Dahlan menambahkan, aparat keamanan tidak bisa diam ketika ada benih-benih yang akan mengganggu dan merusak moderasi beragama.
“Aparat keamanan harus tegas jika ada benih intoleransi. Jika dibiarkan, benih itu akan tumbuh sekaligus dapat merusak kebhinekaan dan keutuhan Negara Kesatuan Republik Indonesia (NKRI). Sebab, taruhannya adalah keutuhan NKRI,” tegasnya.
Menurut Dahlan, benih-benih intoleransi dan ekstremisme agama khususnya di Kabupaten Pamekasan sudah terlihat dan terang. Namun aparat keamanan menutup mata. Misalnya, menilai orang yang tidak sama dalam pemahaman agama, distigma kafir dan murtad.
“Takfiri dan pemurtadan sesama muslim itu, bagian dari benih ekstremisme agama. Pada puncaknya, pemahaman seperti ini menjadi terorisme,” pungkasnya.
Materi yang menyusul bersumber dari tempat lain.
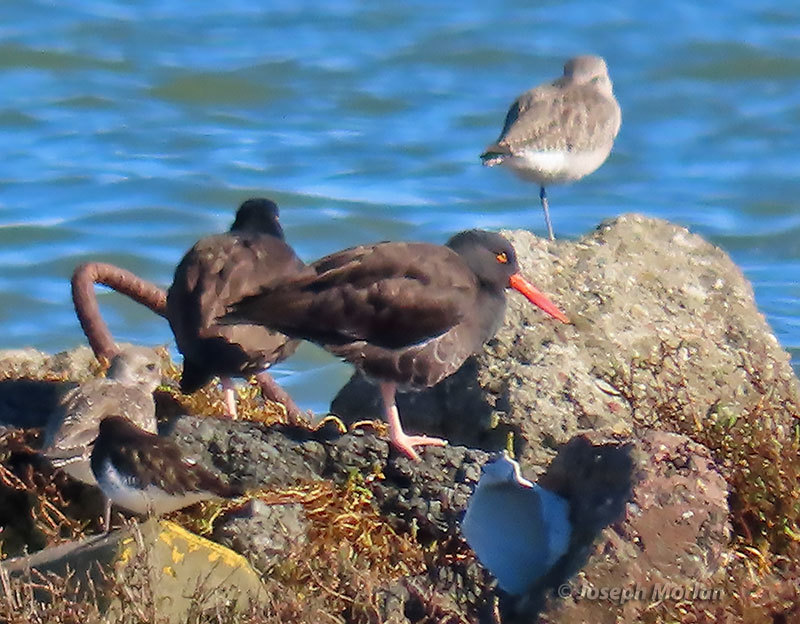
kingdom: Animalia
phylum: Chordata
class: Aves
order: Charadriiformes
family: Haematopodidae
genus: Haematopus
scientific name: Haematopus bachmani
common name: Black oystercatcher
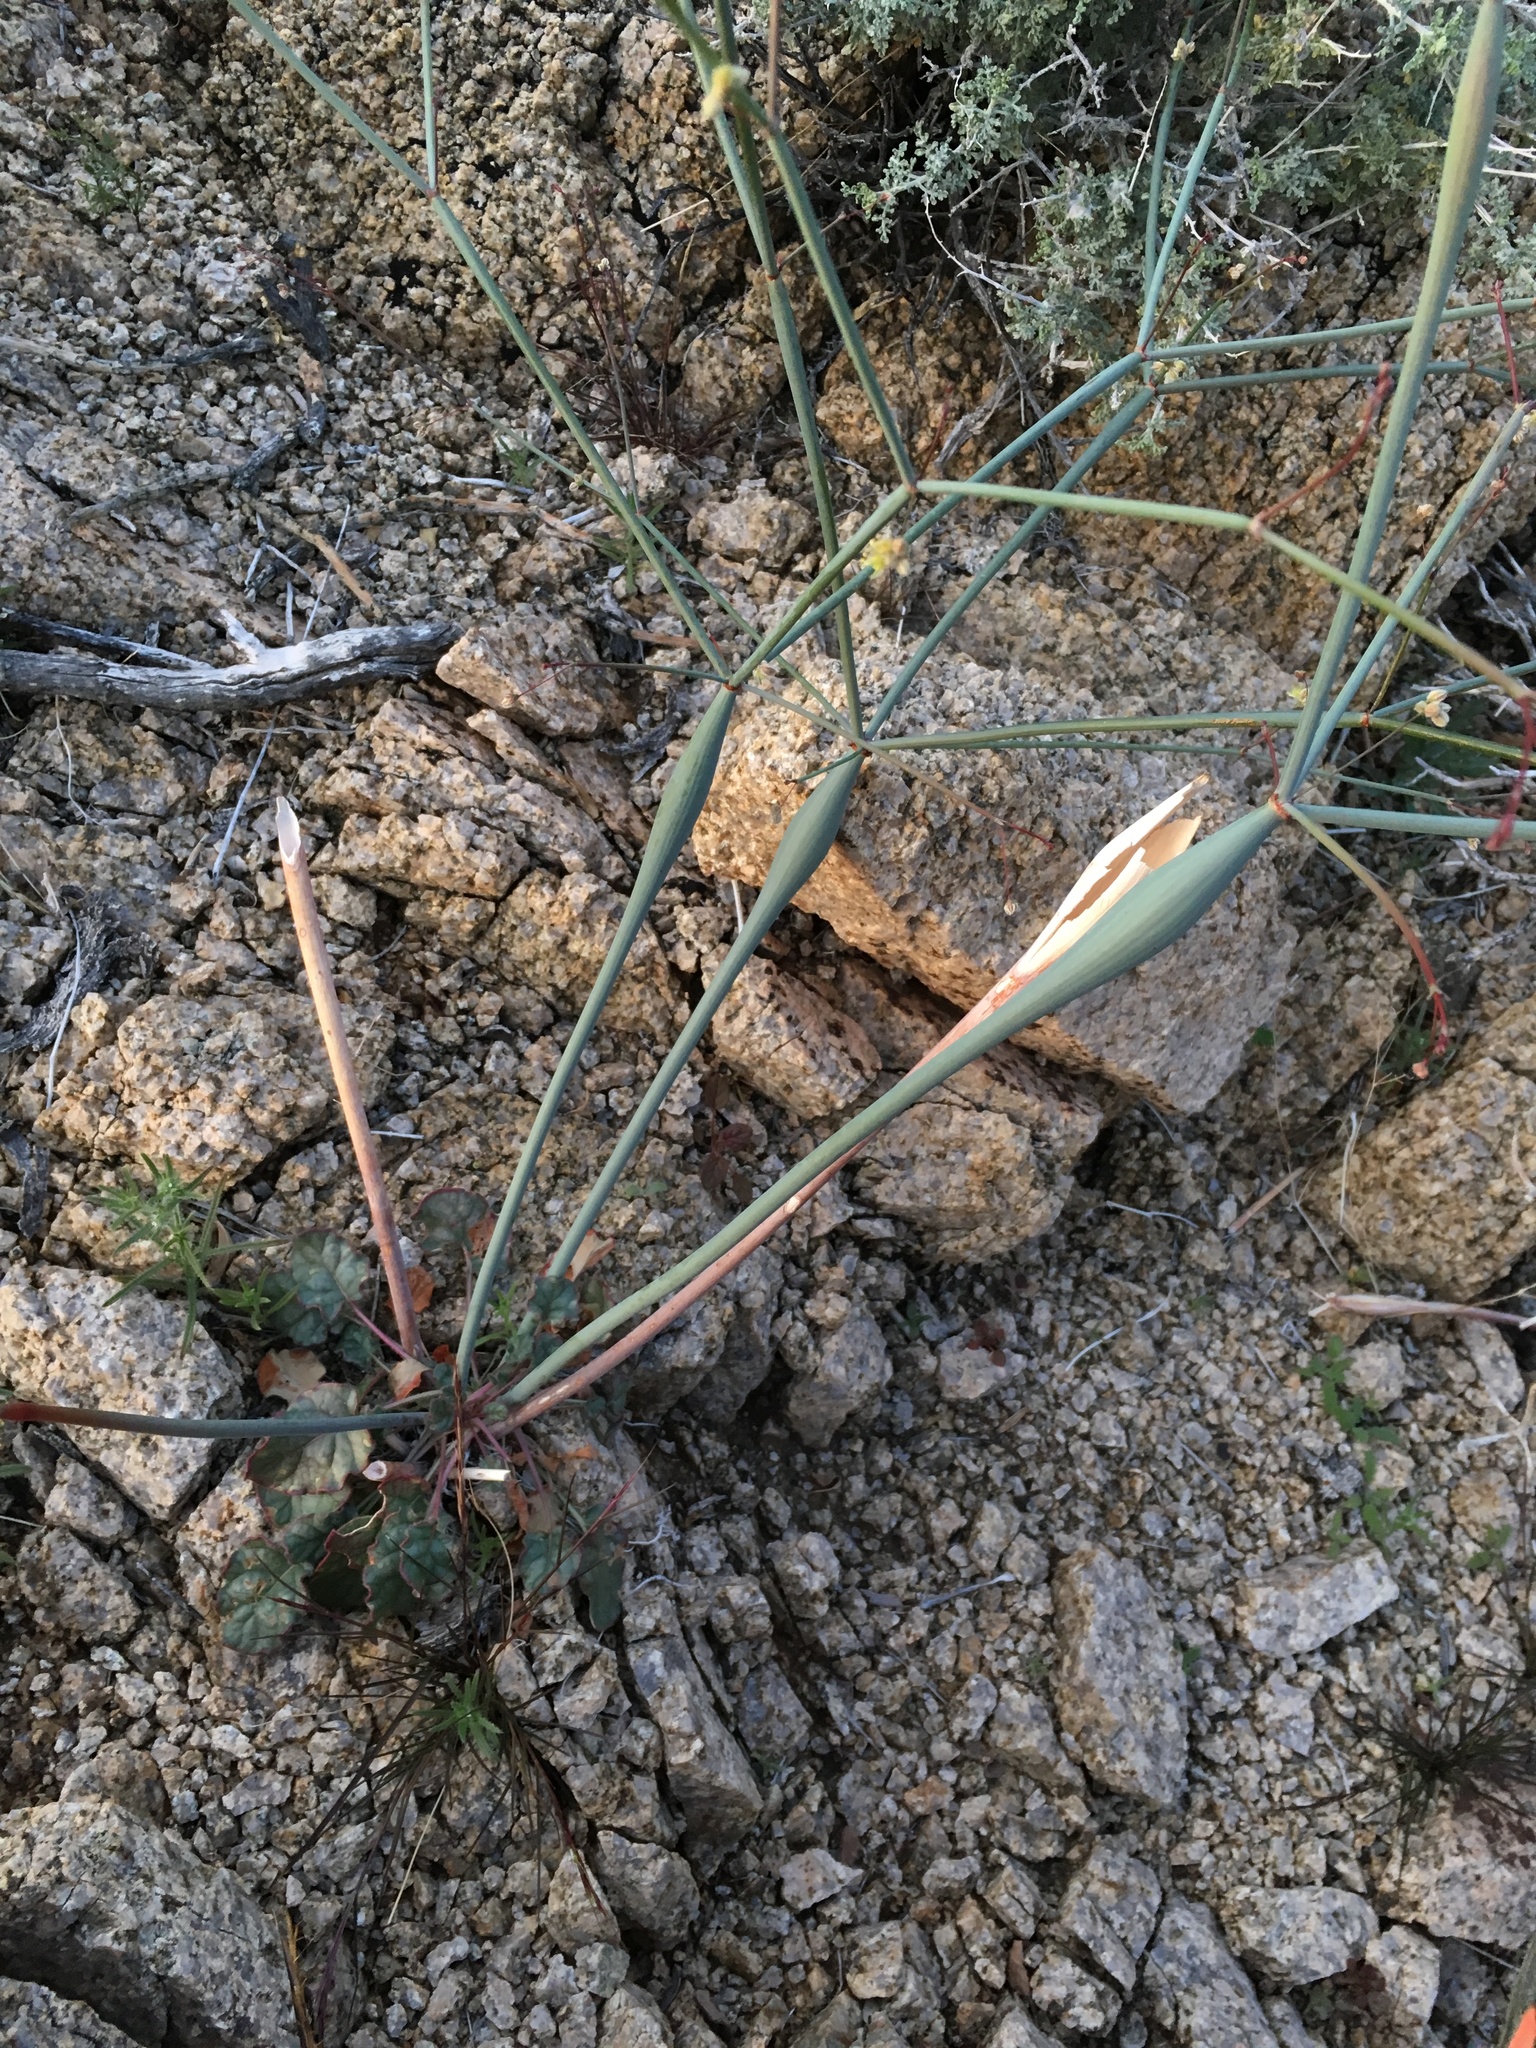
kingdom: Plantae
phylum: Tracheophyta
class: Magnoliopsida
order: Caryophyllales
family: Polygonaceae
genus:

Sementara itu, Katib Syuriah PCNU Pamekasan, Abdul Bari mengatakan, penyebutan mukmin dan kafir itu ada di ranah privat teologis masing-masing agama. Bagi orang Islam, non-muslim itu kafir, begitu juga sebaliknya.
“Tetapi, idiom ini tidak berlaku di ranah publik (mu’âmalah wathaniyah). Semua adalah warga negara yang berkedudukan sederajat,” ucap Abdul Bari.
Abdul Bari yang akrab disapa Kiai Katib itu menjelaskan, Rasulullah SAW pada pada saat mendirikan negara Madinah, kaum Muslim dan Yahudi dengan beragam suku dan agama lainnya disebut sebagai Ummatan Wahidah. Dalam konteks bernegara saat ini, ketika ada pemerintah menyampaikan program yang berkaitan dengan istilah non-muslim dan kafir, penting dilihat dulu konteksnya.
“Namun, dalam konteks pengajaran agama, Islam khususnya, yang disampaikan kepada orang Islam dan mengutip ayat Alquran, kata kafir sifatnya mutlak dan tidak boleh diganti dengan kalimat non-muslim,” tukas Kiai Katib.